*Exercise prompt:* Copy out the entries word for word from their very first line through the line that contains "v(2.93, 11.9) *", including that line. Leave the pictures out of your copy.

*Data shown:*
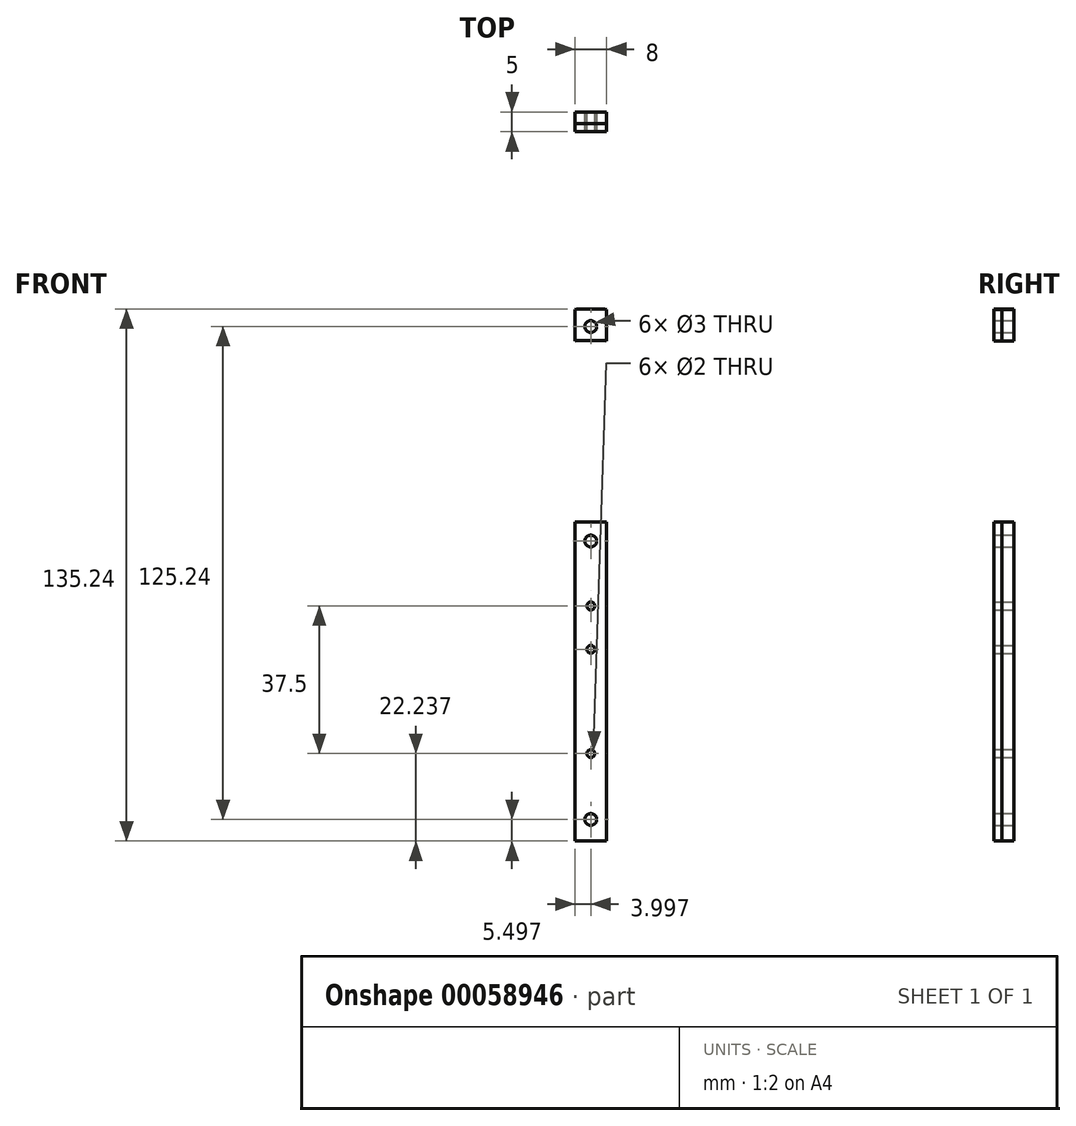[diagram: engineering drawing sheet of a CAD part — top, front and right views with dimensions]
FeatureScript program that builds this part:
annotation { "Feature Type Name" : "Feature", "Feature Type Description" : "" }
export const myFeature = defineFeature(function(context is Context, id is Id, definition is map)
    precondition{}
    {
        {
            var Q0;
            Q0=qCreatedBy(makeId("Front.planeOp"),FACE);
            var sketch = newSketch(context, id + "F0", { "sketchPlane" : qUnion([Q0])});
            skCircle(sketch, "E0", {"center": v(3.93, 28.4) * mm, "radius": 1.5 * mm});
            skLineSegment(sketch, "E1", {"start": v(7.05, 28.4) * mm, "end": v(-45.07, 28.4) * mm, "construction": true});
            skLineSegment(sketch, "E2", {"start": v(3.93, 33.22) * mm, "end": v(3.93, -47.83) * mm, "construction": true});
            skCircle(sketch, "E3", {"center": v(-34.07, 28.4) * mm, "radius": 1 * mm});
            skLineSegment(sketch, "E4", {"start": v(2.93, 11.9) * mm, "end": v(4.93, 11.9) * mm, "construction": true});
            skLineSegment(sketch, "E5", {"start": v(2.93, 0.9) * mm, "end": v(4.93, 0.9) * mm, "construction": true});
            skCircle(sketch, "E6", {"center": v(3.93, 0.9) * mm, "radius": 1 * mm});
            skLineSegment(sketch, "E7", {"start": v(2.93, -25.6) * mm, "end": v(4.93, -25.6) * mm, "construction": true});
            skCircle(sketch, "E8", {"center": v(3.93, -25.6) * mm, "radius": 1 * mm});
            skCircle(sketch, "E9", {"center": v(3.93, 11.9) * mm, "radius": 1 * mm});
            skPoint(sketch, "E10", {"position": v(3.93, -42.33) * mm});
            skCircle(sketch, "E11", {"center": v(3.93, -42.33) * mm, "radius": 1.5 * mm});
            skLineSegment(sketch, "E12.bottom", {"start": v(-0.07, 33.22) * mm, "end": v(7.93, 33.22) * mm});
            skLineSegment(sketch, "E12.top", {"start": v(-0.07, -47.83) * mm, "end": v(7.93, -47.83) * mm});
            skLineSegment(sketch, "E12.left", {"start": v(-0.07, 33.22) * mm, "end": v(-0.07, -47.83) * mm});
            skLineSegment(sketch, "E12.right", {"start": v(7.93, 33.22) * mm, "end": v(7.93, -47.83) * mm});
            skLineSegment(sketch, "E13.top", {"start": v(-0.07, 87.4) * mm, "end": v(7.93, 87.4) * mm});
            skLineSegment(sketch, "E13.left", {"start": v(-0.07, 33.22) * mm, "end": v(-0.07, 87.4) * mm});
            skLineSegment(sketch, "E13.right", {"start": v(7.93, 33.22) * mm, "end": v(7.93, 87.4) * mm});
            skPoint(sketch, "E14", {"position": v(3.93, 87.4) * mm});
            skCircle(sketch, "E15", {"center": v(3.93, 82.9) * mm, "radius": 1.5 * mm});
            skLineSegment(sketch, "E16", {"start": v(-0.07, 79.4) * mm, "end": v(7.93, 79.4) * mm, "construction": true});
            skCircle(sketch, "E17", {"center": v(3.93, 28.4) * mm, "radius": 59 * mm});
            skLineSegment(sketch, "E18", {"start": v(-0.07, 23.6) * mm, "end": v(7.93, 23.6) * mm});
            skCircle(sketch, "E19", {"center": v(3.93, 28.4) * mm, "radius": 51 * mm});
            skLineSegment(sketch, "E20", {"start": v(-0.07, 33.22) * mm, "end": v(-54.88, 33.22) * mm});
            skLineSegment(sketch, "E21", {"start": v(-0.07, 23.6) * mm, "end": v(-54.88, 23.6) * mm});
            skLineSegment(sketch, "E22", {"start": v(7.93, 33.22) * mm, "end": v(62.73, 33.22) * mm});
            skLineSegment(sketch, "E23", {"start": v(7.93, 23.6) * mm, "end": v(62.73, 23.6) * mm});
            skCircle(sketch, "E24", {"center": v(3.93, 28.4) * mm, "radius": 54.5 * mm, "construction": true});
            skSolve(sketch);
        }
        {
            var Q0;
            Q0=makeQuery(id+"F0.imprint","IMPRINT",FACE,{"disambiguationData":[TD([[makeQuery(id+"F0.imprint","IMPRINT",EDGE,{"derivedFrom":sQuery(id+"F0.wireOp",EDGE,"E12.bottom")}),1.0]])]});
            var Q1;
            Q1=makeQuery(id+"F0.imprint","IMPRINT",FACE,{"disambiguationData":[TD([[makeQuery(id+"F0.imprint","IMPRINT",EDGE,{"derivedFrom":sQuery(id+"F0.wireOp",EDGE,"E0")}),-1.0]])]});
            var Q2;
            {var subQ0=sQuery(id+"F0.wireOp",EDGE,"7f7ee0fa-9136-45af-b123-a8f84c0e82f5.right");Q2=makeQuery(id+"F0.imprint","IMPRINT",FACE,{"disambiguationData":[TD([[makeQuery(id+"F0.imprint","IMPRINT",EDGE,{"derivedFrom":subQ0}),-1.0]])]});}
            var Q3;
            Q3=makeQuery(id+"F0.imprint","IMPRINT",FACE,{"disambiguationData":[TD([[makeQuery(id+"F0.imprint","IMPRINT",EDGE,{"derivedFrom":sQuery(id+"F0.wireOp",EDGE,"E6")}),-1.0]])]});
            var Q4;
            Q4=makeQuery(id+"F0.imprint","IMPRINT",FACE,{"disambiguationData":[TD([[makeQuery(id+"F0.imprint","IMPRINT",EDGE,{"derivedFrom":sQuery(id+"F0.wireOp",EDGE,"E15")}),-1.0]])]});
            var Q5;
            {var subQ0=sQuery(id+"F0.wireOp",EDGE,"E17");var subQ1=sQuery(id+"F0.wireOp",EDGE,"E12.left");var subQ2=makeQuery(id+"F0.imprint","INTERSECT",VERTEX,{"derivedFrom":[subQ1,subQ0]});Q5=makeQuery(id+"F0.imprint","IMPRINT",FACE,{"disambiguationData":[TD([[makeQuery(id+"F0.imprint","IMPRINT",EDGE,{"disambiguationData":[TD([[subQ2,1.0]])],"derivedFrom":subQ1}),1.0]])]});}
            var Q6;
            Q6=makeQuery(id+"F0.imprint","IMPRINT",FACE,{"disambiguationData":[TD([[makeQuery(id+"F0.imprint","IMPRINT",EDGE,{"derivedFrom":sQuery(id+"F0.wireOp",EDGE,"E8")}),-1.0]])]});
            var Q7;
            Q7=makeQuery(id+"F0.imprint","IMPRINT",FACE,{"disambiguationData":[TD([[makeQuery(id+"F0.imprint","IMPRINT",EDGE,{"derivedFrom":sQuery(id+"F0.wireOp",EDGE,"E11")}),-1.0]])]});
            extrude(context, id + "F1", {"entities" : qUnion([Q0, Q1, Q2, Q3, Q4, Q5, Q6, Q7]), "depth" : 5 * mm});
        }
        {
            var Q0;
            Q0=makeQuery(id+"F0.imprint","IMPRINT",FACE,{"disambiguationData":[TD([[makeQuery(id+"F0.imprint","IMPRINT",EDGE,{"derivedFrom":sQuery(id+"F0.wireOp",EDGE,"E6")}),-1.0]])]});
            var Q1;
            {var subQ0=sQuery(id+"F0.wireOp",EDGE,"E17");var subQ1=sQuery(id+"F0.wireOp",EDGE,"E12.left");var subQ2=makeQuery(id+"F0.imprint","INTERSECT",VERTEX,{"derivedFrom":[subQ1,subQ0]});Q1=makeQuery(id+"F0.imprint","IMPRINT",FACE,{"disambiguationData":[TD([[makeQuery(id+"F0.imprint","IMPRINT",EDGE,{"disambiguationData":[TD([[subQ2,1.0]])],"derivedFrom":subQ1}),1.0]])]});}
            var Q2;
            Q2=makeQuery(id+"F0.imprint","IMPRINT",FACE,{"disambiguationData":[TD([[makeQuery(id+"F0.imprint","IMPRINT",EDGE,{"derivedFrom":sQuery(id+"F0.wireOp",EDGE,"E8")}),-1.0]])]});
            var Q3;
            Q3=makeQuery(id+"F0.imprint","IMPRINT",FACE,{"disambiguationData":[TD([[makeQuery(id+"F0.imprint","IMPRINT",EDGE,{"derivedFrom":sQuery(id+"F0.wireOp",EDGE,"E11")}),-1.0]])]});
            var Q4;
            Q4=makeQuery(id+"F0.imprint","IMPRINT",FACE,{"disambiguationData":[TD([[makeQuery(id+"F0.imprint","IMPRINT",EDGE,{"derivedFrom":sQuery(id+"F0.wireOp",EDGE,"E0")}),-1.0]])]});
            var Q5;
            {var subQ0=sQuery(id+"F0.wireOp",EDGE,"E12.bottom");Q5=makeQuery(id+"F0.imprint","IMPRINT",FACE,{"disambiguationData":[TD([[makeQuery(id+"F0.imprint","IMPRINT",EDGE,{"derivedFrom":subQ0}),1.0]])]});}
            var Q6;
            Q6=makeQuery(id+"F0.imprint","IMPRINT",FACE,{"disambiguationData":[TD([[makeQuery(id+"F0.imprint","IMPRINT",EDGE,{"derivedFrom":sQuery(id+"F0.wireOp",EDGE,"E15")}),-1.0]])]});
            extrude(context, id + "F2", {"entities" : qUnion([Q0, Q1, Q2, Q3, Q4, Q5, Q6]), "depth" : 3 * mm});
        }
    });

*Full solution:*
[diagram: engineering drawing sheet of a CAD part — top, front and right views with dimensions]
FeatureScript program that builds this part:
annotation { "Feature Type Name" : "Feature", "Feature Type Description" : "" }
export const myFeature = defineFeature(function(context is Context, id is Id, definition is map)
    precondition{}
    {
        {
            var Q0;
            Q0=qCreatedBy(makeId("Front.planeOp"),FACE);
            var sketch = newSketch(context, id + "F0", { "sketchPlane" : qUnion([Q0])});
            skCircle(sketch, "E0", {"center": v(3.93, 28.4) * mm, "radius": 1.5 * mm});
            skLineSegment(sketch, "E1", {"start": v(7.05, 28.4) * mm, "end": v(-45.07, 28.4) * mm, "construction": true});
            skLineSegment(sketch, "E2", {"start": v(3.93, 33.22) * mm, "end": v(3.93, -47.83) * mm, "construction": true});
            skCircle(sketch, "E3", {"center": v(-34.07, 28.4) * mm, "radius": 1 * mm});
            skLineSegment(sketch, "E4", {"start": v(2.93, 11.9) * mm, "end": v(4.93, 11.9) * mm, "construction": true});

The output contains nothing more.